Felix war Koch mit Leib, Seele und Leidenschaft. Zu Hause jedoch kochte er nur äußerst selten. Er hatte sein Hobby zum Beruf gemacht und konnte sich so in seiner Freizeit anderen schönen Dingen widmen, meinte er.

»Ich hab mit dem Gedanken gespielt«, sagte Felix.

»Nein!«

»Doch! Aber dann fiel mein Blick auf die Nummer vom Pizzaservice und ich erinnerte mich, dass du schon seit einer Ewigkeit nicht mehr deine Lieblingspizza gegessen hast.«

Er öffnete den Ofen. »Und hier ist sie – die Spezial Parmaschinken, Pfirsich, Rucola Pizza, frisch wieder aufgebacken.

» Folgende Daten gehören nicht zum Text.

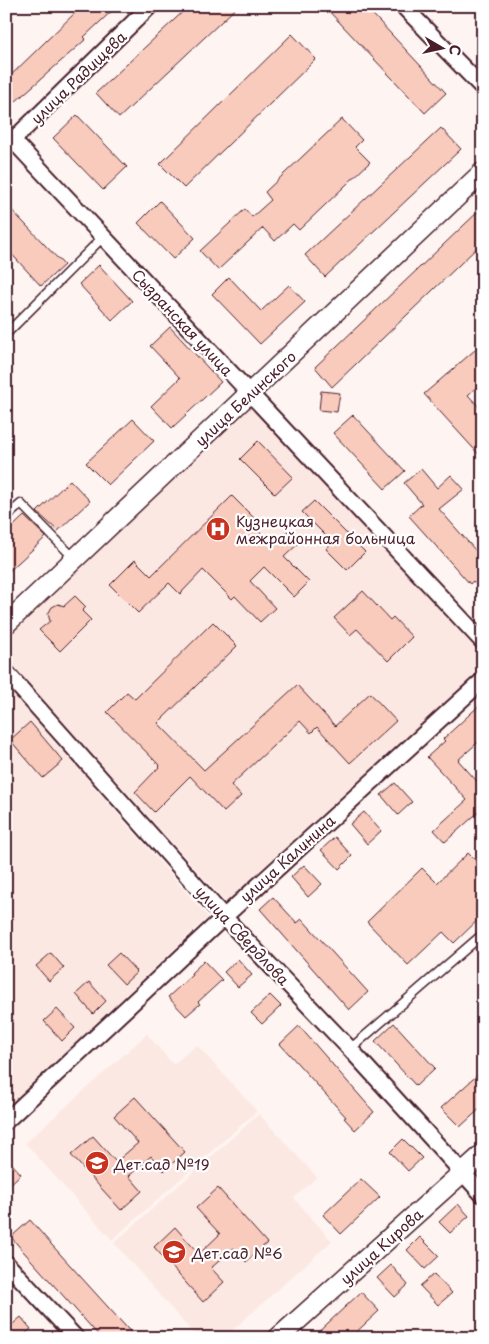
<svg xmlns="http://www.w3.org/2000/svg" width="489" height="1344" font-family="'Playpen Sans',sans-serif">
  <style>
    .built { fill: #fce8e2 }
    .building { fill: #f9cbbd; stroke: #4a1f2b }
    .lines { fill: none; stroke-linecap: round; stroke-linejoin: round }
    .service-casing { stroke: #4a1f2b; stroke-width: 11 }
    .minor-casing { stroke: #4a1f2b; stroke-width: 19 }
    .tertiary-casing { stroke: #4a1f2b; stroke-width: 22 }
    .service { stroke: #fff; stroke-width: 8 }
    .minor { stroke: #fff; stroke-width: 15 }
    .tertiary { stroke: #fff; stroke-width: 19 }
    .labels { text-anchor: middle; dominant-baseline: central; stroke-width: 4.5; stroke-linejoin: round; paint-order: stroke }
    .street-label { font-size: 15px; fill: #4a1f2b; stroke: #fff }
    .poi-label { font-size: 15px; fill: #4a1f2b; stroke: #fff; text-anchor: start }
  </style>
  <rect width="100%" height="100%" fill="#fef5f2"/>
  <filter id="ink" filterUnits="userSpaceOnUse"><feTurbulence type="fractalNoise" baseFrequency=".02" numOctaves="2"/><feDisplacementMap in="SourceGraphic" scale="10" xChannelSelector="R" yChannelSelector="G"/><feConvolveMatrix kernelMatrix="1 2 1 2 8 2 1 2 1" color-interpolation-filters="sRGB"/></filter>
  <g filter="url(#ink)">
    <path class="built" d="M251 400 483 648V675L229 906 6 658V638Z
      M6 686 208 917 6 1109Z
      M147 1034 173 1064 197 1045 257 1111 112 1240 25 1143Z
      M259 1114 317 1177 294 1198 332 1241 224 1338H197L114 1243Z"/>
    <path class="building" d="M82 6H117L84 37 86 39 15 102 6 93V80Z
      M189 6H238L119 118 96 93Z
      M324 6H365L446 93 425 113Z
      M292 34 316 59 184 188 160 164Z
      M77 115 127 167 103 190 53 138Z
      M342 119 362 140 355 147 370 162 299 230 293 224 275 241 263 228 218 270 200 251 245 209 252 217 271 200 265 192Z
      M441 128 461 149 325 277 305 255Z
      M160 201 195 238 173 259 138 223Z
      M6 204 64 265 41 286 6 248Z
      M483 207V242L332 387 315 367Z
      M99 265 132 301 112 320 79 284Z
      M229 277 261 311 289 285 305 302 260 344 212 294Z
      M170 327 221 382 172 428 151 406 180 378 150 346Z
      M483 343V381L468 395 483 411V459L424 394Z
      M321 391 340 393 337 412 319 410Z
      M353 415 405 471 385 489 333 433Z
      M133 419 154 441 108 485 86 463Z
      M258 441 293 477 275 494 240 459Z
      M421 469 437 488 451 475 464 489 439 509 483 559V592L473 581 470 584 409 516 422 504 404 483Z
      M70 480 90 501 58 531 37 512Z
      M232 496 255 519 251 523 272 545 289 530 300 542 284 557 309 582 294 597 264 567 250 581 275 608 260 622 235 596 232 599 203 570 180 594 169 583 138 613 110 585 135 560 151 576Z
      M314 501 365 552 347 570 326 549 332 542 302 512Z
      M24 516 46 537 6 574V533Z
      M363 591 390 620 393 617 412 637 388 661 357 629 350 635 334 618Z
      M75 596 86 607 82 611 91 620 60 651 39 630 50 621 48 614 52 607 58 604 64 606Z
      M213 622 237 646 158 723 204 770 297 685 335 726 370 693 396 721 350 763 317 727 311 733 300 721 231 785 241 796 224 812 190 776 154 812 135 792 160 766 107 712 127 692 135 699Z
      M483 702V738L458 760 483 788V808L445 842 434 830 467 800 427 757 445 741 443 739Z
      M30 722 63 761 43 778 10 740Z
      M395 783 412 802 398 815 381 795Z
      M364 812 381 831 367 844 350 824Z
      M335 837 352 856 339 869 321 850Z
      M468 853 483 868V915L454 943 443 932 408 965 367 922 422 868 437 883Z
      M304 865 322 884 308 897 291 877Z
      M273 897 297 923 302 919 368 992 349 1010 260 909Z
      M51 953 64 968 49 981 36 966Z
      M119 953 137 972 124 984 106 965Z
      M238 959 252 975 238 987 224 972Z
      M204 961 222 980 198 1002 200 1004 186 1016 168 997 192 975 191 973Z
      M89 982 106 1001 93 1014 76 994Z
      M270 995 281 1006 262 1024 251 1013Z
      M57 1009 75 1028 62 1041 44 1021Z
      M394 1023 435 1068 416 1086 375 1041Z
      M299 1026 374 1112 355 1130 344 1118 346 1117 280 1044Z
      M483 1070V1106L460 1127 441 1108Z
      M135 1097 185 1152 164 1171 151 1156 129 1176 142 1191 121 1210 71 1155 93 1136 116 1162 138 1143 114 1116Z
      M403 1139 422 1158 408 1171 390 1152Z
      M6 1157 21 1174 6 1188Z
      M361 1179 380 1197 341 1234 323 1215Z
      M218 1188 267 1243 246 1262 234 1248 211 1268 224 1282 203 1302 154 1247 175 1227 199 1254 220 1234 196 1208Z
      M458 1204 469 1216 450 1233 439 1222Z
      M30 1220 51 1244 136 1338H101L23 1251 11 1237Z
      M420 1237 439 1256 425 1269 407 1250Z
      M391 1265 408 1285 395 1297 377 1278Z
      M434 1274 452 1293 438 1305 420 1286Z
      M361 1292 379 1311 365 1324 350 1338H312Z
      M21 1317 31 1329 20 1338H6V1330Z"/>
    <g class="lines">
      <g class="service-casing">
        <path id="service" d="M6 334 103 237
          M6 517 21 504 75 559
          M350 1049 483 934"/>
      </g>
      <g class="minor-casing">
        <path id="minor" d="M403 6 483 88
          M6 133 483 642
          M6 147 150 6
          M6 672 224 917 350 1049 483 1195
          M6 1121 224 917 483 680
          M6 1263 76 1338"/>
      </g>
      <g class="tertiary-casing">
        <path id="tertiary" d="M6 624 483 172
          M278 1338 483 1154"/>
      </g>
      <use href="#service" class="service"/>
      <use href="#minor" class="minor"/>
      <use href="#tertiary" class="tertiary"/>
    </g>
  </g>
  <defs>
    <g id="hospital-disc" transform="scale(1.25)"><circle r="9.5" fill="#c8321e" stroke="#fff"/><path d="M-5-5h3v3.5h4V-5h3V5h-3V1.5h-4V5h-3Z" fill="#fff"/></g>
    <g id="school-disc" transform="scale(1.25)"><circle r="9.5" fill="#c8321e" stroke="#fff"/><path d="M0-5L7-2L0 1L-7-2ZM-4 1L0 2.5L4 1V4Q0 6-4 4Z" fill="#fff"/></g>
  </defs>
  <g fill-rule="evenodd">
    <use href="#hospital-disc" x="218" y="529"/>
    <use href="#school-disc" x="97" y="1163"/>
    <use href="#school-disc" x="174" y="1252"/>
  </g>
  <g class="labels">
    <g class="street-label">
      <text transform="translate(78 77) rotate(-44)">улица Радищева</text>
      <text transform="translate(183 322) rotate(47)">Сызранская улица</text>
      <text transform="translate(245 398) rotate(-43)">улица Белинского</text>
      <text transform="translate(287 858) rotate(-42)">улица Калинина</text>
      <text transform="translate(243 935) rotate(47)">улица Свердлова</text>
      <text transform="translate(381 1246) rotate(-42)">улица Кирова</text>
    </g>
    <g class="poi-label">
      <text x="236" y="520">Кузнецкая<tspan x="236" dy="17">межрайонная больница</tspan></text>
      <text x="114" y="1163">Дет.сад №19</text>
      <text x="192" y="1252">Дет.сад №6</text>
    </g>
  </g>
  <rect width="489" height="1344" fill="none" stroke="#fff" stroke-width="25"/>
  <rect x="12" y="12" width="464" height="1319" fill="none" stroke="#4a1f2b" stroke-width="2" filter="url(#ink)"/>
  <g transform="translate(442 48) rotate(99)" stroke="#ffffff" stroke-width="4" paint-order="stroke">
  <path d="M0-4L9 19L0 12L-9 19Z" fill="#4a1f2b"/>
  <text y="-8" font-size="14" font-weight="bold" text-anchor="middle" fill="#4a1f2b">С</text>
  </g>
</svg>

Ta, Ta!«

Mit dem Tusch stellte er die Pizza auf den Tisch und holte noch eine zweite aus dem Ofen. »Allein Essen ist doof. Holst du Weingläser? Ich habe uns noch einen guten Bordeaux mitgebracht.«

»Sag mal, woher wusstest du eigentlich, wann ich komme?«, fragte Franzi zwischen zwei Bissen, mit halb vollem Mund – die Pizza war einfach zu köstlich. »Du hast ja direkt hinter der Tür gelauert, als ich aufschließen wollte.«

Felix setzte sein Glas ab. »Ich habe euch schon eine ganze Weile beobachtet, dich und den netten Weihnachtsbaummenschen.« Nachdenklich fügte er hinzu: »Wäre der nicht was für dich? Der ist doch echt niedlich.«

Franzi verdrehte die Augen. »Felix, lass den Quatsch! Er ist wirklich ein netter Mensch – aber nein danke, kein Bedarf.«

»Na, wer nicht will, der hat schon.« Forschend beobachtete Felix Franzis Gesicht. »Ach nee, Franzi! Doch nicht immer noch der Prof?«

Ärgerlich, verlegen und leider ziemlich rot, wie Franzi spürte, murmelte sie: »Quatsch! Du verstehst das nicht.«

Betrübt schüttelte Felix den Kopf. »Stimmt, ich versteh das wirklich nicht.« Als er ihren Blick sah, seufzte er. »Schon gut, vergessen wir das Thema.« Er lehnte sich zurück und sagte betont munter: »Lass uns eine deiner Weihnachtsdrogen gucken.« Womit er Franzis gut sortierte Sammlung von Weihnacht-DVDs meinte. Von Klamauk bis Kitsch war alles vorhanden, was irgendwie mit Weihnachten zu tun hatte. »Mir ist heut so, nach der ganzen Schmückerei. Wir kuscheln uns aufs Sofa und glotzen bis der Bildschirm schneit.«

»Au ja!« Franzi war schon dabei sich durch ihr Sortiment zu wühlen. »Aber welche Generation bist du denn? Der Bildschirm schneit doch heut nicht mehr.«

»Na, bei dir schon. Du freche Göre! Und jetzt rück mal, der Opa bringt den Wein mit. Denn Weihnachten muss Opa auf den Wein achten! Da kennt er sich aus.«

Felix ließ sich in das große, plüschige Sofa fallen, ein Erbstück seiner Oma, das er mit einem wunderschönen, tiefblauen Samt hatte beziehen lassen. Das Sofa war das Prunkstück in dem kleinen, an die Küche angrenzendem Raum, den Franzi und Felix zu ihrem Wohnzimmer auserkoren hatten. Nachdem Franzi noch fast ein Dutzend Kerzen angezündet hatte, kuschelte sie sich in die andere Ecke des Sofas und griff nach der Fernbedienung.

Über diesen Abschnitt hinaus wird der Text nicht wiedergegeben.